There is a reason why, when a woman excuses herself from the table in a restaurant to go to the restroom, at least one other woman at the table will say, “Wait, I’ll go with you.” Two women going to the restroom together isn’t about taking care of business, it’s a social affair. Even when meeting a stranger in a public restroom, a woman won’t hesitate (so I’m told) to strike up a conversation. “Oh, I love that shade of lipstick. What is it called? Where did you buy it…and so on.”
Not so with men. First of all, two men would never deliberately go to the restroom together. That’s because their reason for going is to take care of business, not to chitchat with a buddy. And, as for a conversations between two men in a public restroom who don’t know each other…well, let me just say the only noises you will hear in a men’s restroom are the sound of a urinal flushing, the roar of the hand dryer motor, or possibly a grunting noise coming from behind a stall door.

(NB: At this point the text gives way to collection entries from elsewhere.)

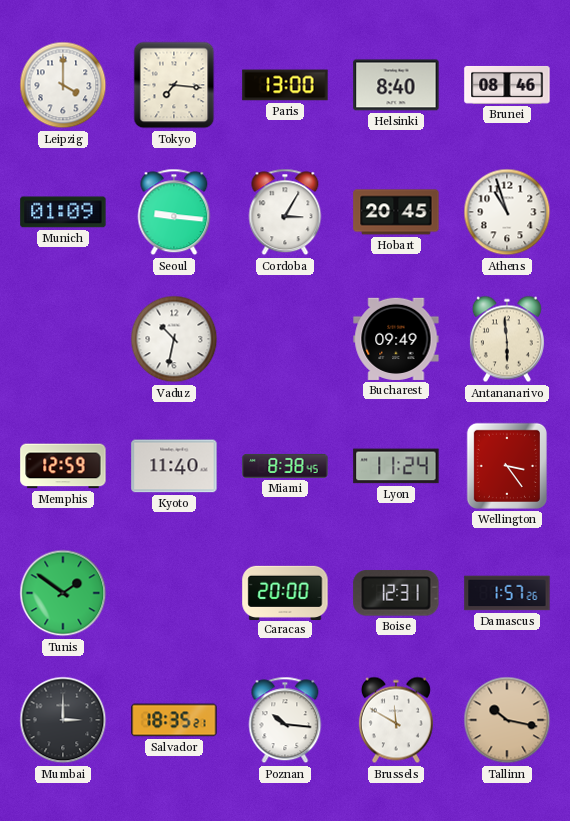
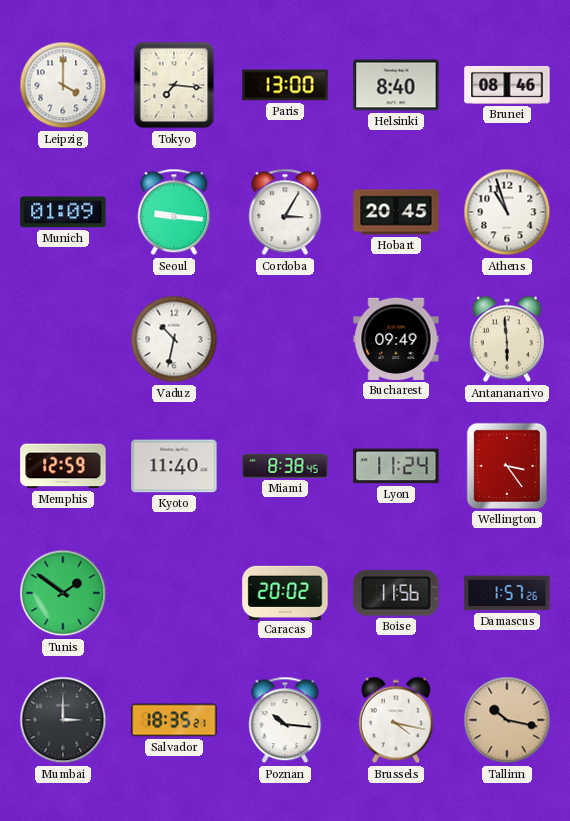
Caracas: 20:00 -> 20:02
Boise: 12:31 -> 11:56
Brussels: 11:50 -> 4:17
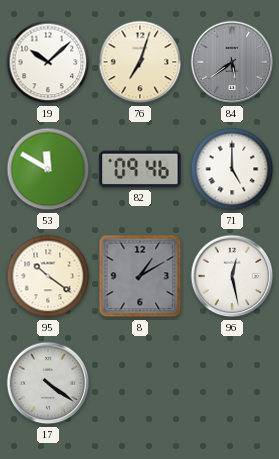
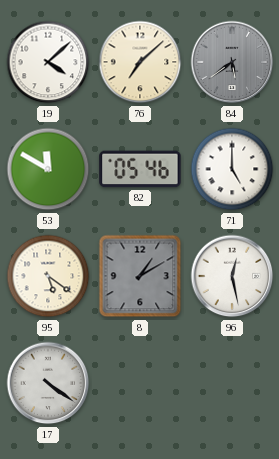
19: 10:08 -> 4:08
76: 7:03 -> 7:08
82: 09:46 -> 05:46
95: 10:21 -> 5:21
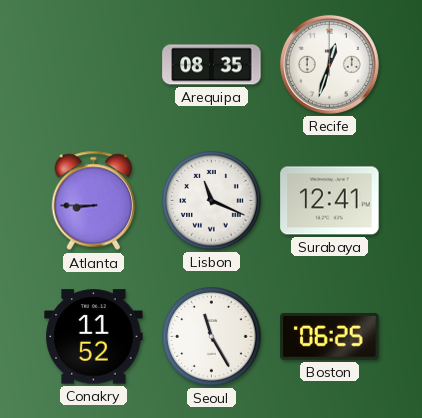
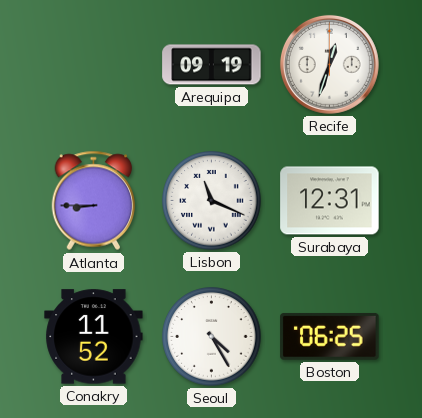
Arequipa: 08:35 -> 09:19
Surabaya: 12:41 -> 12:31
Seoul: 11:25 -> 4:25
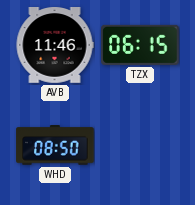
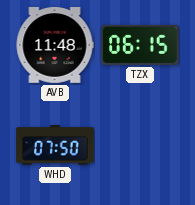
AVB: 11:46 -> 11:48
WHD: 08:50 -> 07:50
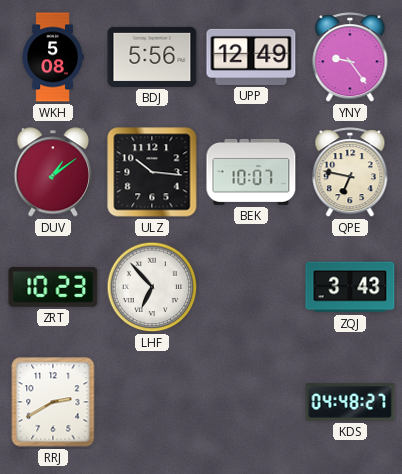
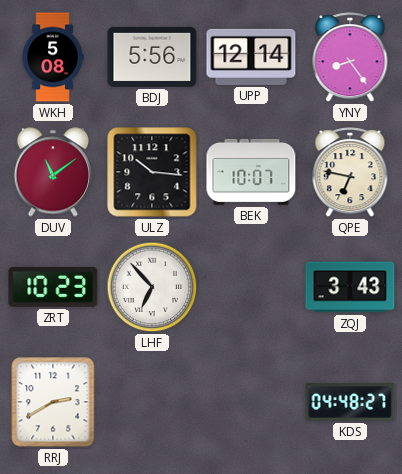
UPP: 12:49 -> 12:14
YNY: 9:24 -> 8:24
DUV: 1:09 -> 11:09
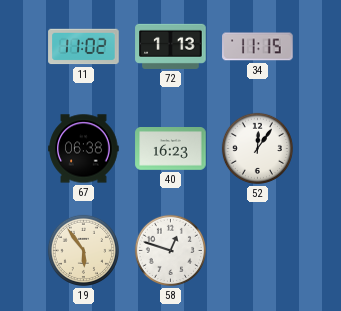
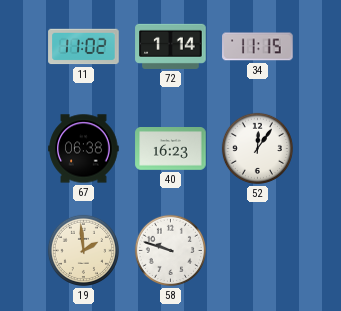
72: 1:13 -> 1:14
19: 5:54 -> 1:59
58: 12:48 -> 9:48
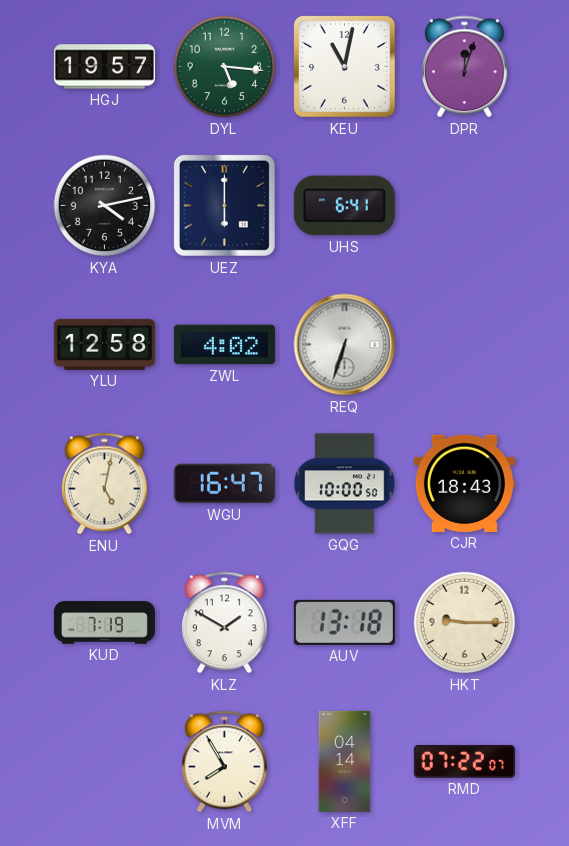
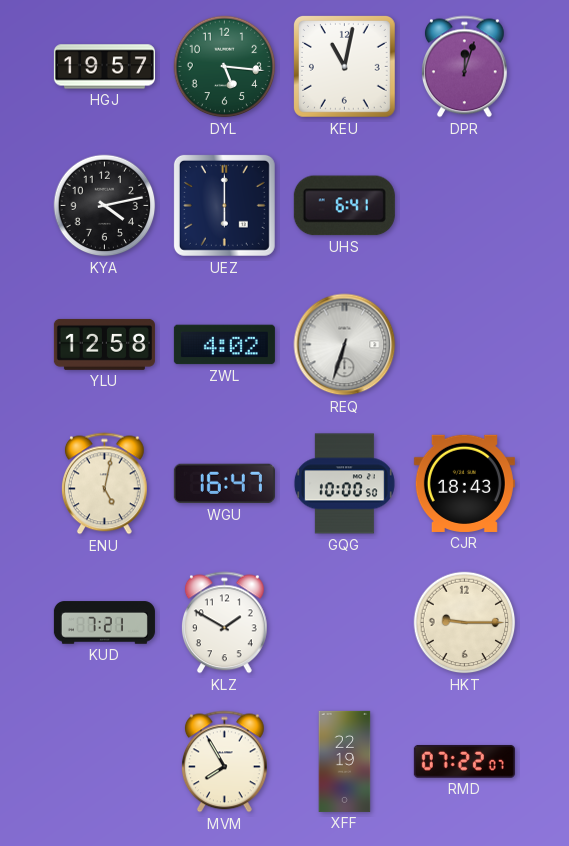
KUD: 7:19 -> 7:21
AUV: 13:18 -> none
XFF: 04:14 -> 22:19
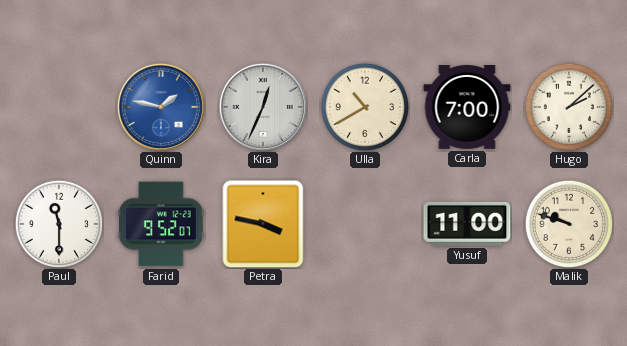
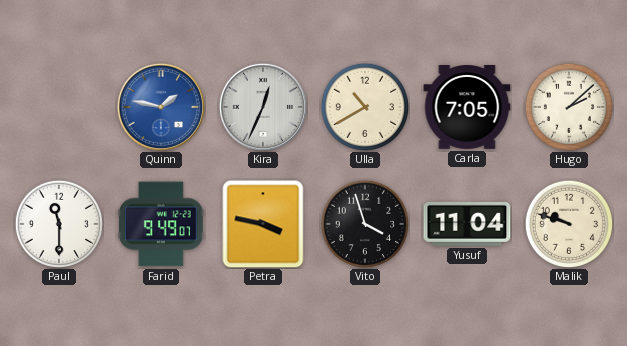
Carla: 7:00 -> 7:05
Farid: 9:52 -> 9:49
Vito: none -> 3:57
Yusuf: 11:00 -> 11:04
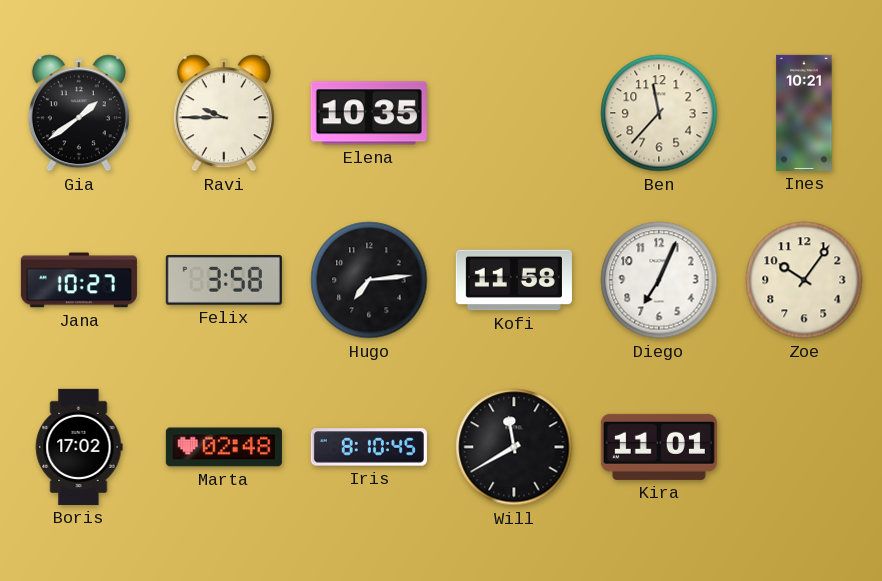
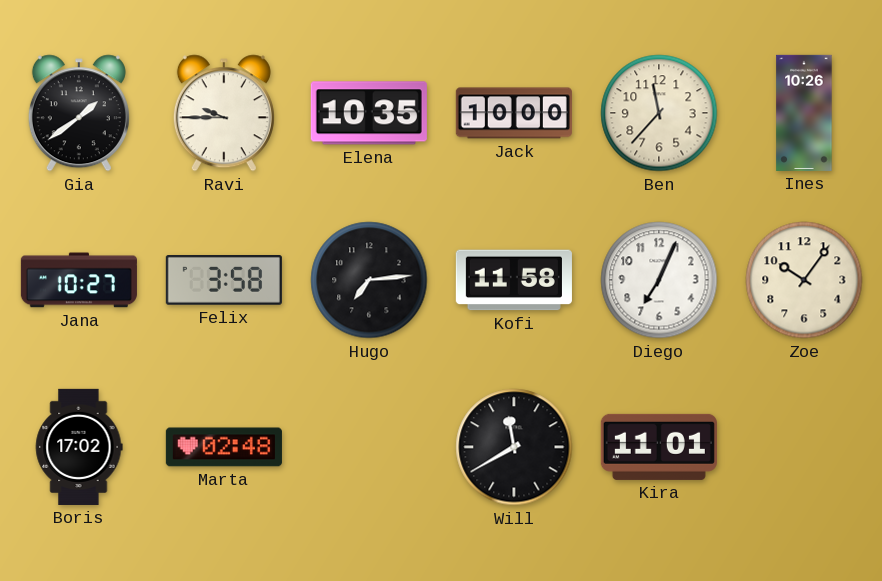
Jack: none -> 10:00
Ines: 10:21 -> 10:26
Iris: 8:10 -> none
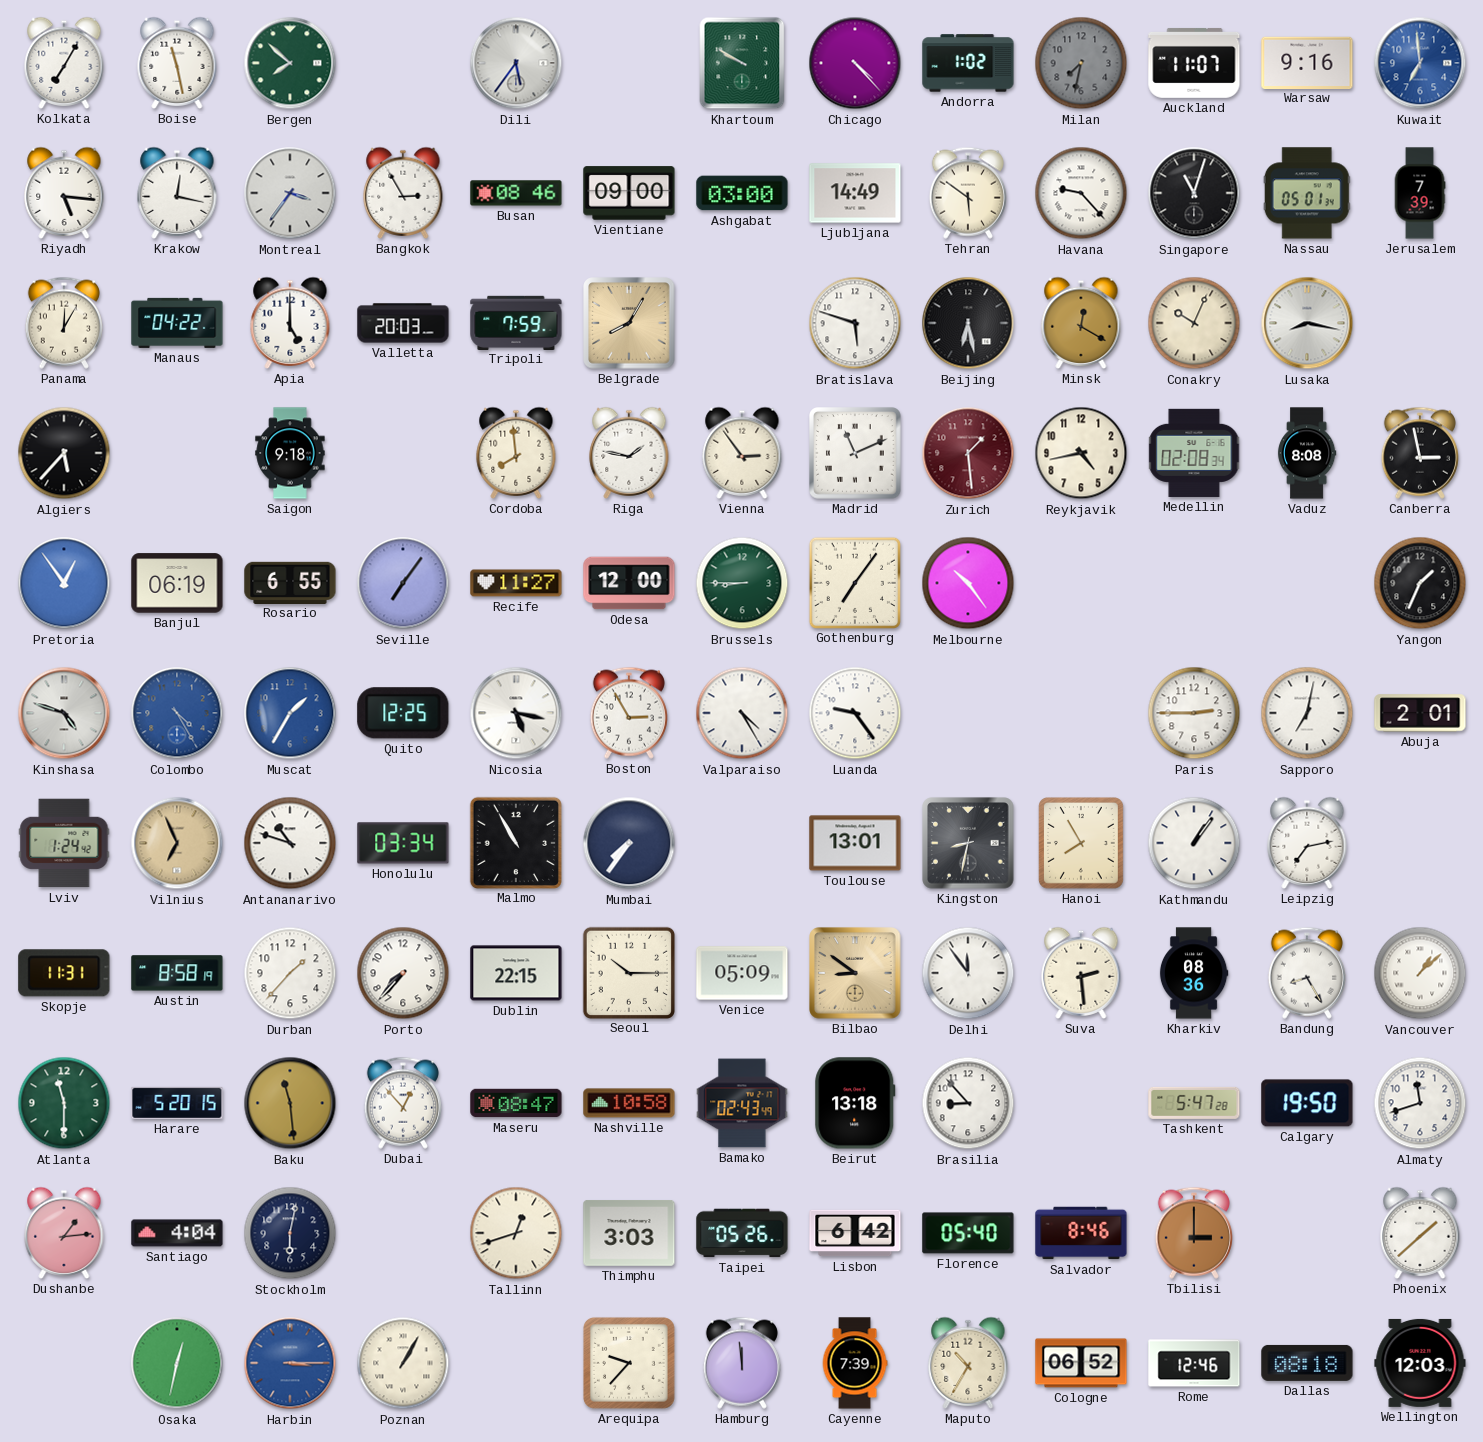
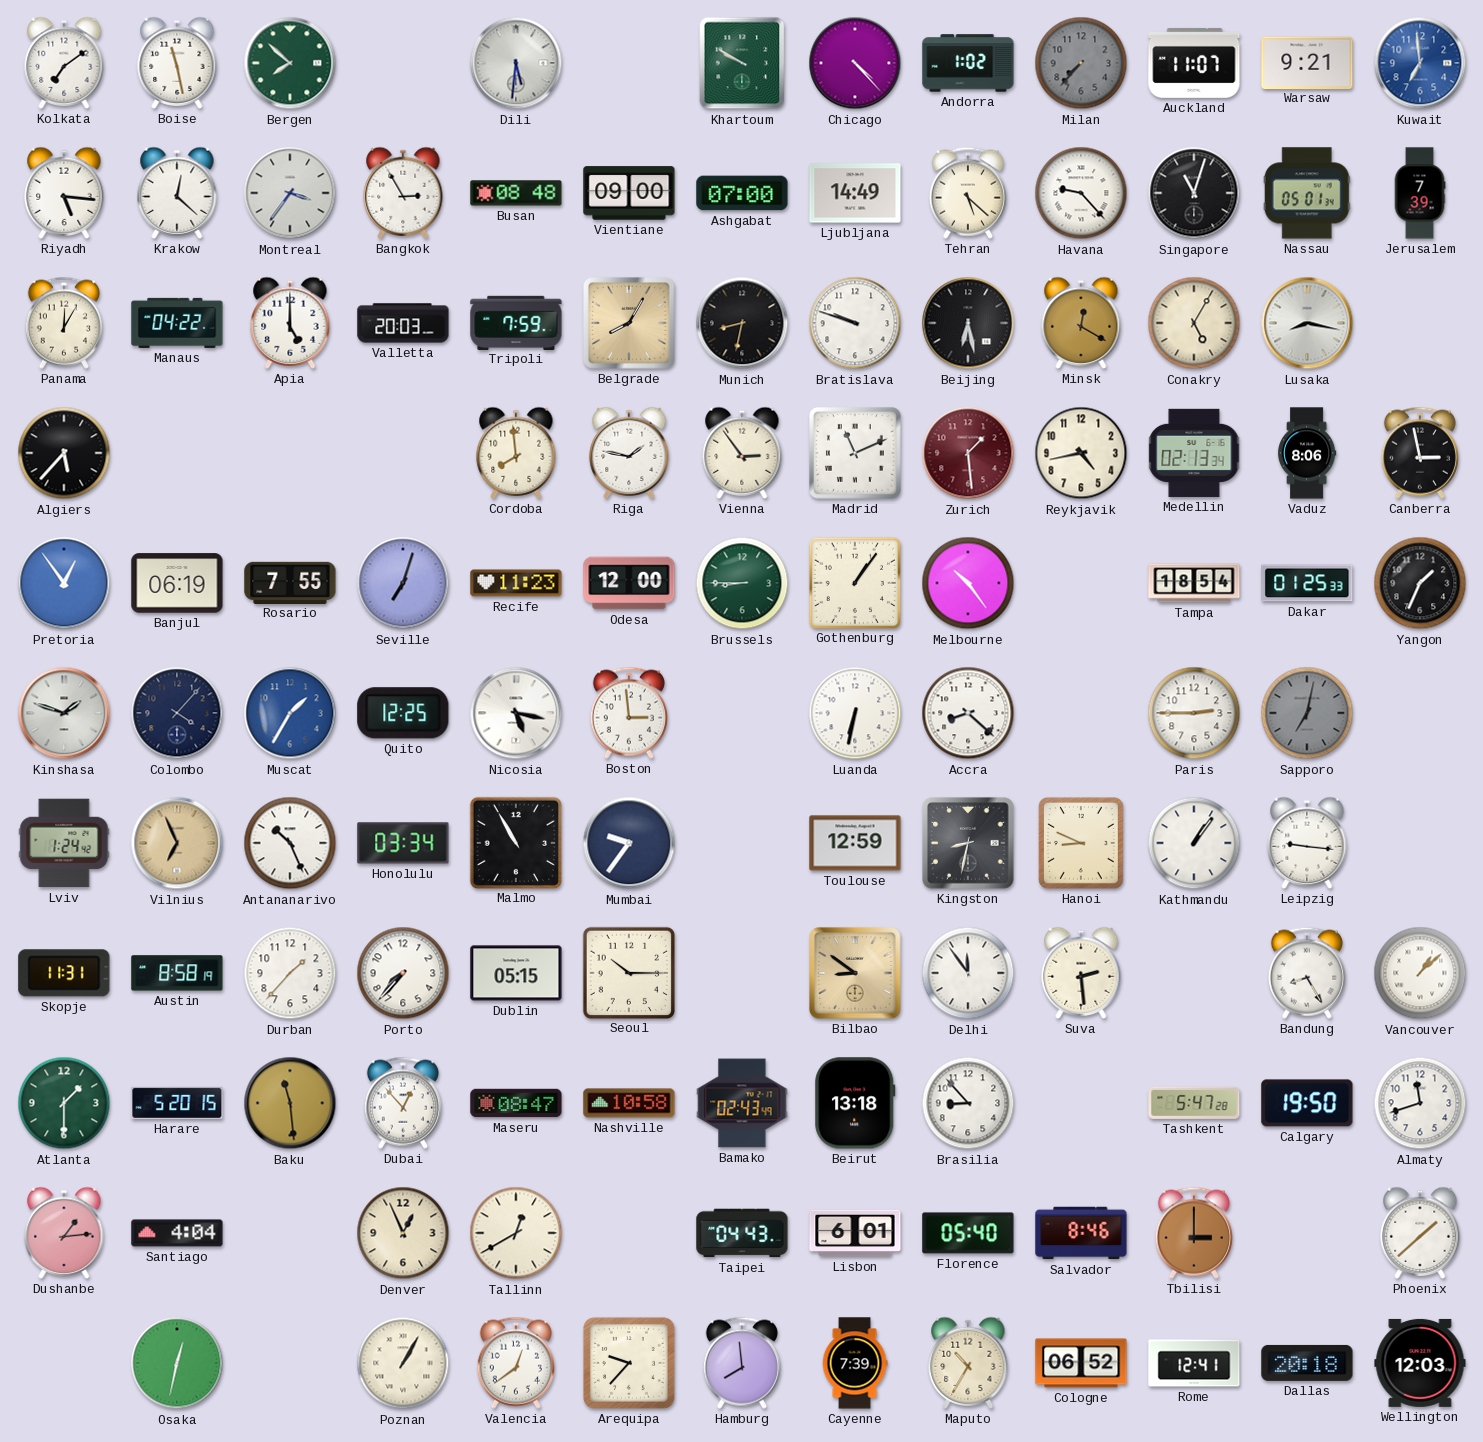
Kolkata: 7:05 -> 7:09
Dili: 5:36 -> 5:31
Milan: 7:32 -> 7:37
Warsaw: 9:16 -> 9:21
Krakow: 12:17 -> 12:22
Busan: 08:46 -> 08:48
Ashgabat: 03:00 -> 07:00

Men do sometimes talk to each other in public places, but these places must be very public, like a park bench outside a gift shop in Gatlinburg. And when these conversations do occur they are always about important stuff, like cars, football, or the weather.
Such conversations usually go something like this. Without making eye contact and as if talking to no one in particular, one guy will say, “Sure is hot today.” And the second guy will nonchalantly respond, “Yeah, sure is.” Then the second guy will say, “Quite a game last night, huh?” And the first guy will respond, “Yeah, sure was.” And that is about as far as the conversation will go. Neither guy will feel compelled to share pictures of his grandchildren with the other, let alone tell his life story. Meanwhile, their wives will come out of the store together chitchatting like lifelong friends and making plans for where the four of them will go for dinner that evening.
I think these differences between men and women have something to do with feelings – mostly that women have lots of feelings and need (or like) to express them, while men, basically, have no feelings, and even if they did they wouldn’t need or want to express them.
This explains why I don’t feel a bit badly about spending a week in the travel trailer for writing this column. And besides, I know in a few days she will feel badly about sending me to the travel trailer and will want me to come back into the house to talk about her feelings.
George Brown is a freelance writer. He and his wife, Yvonne, live in Jackson Township.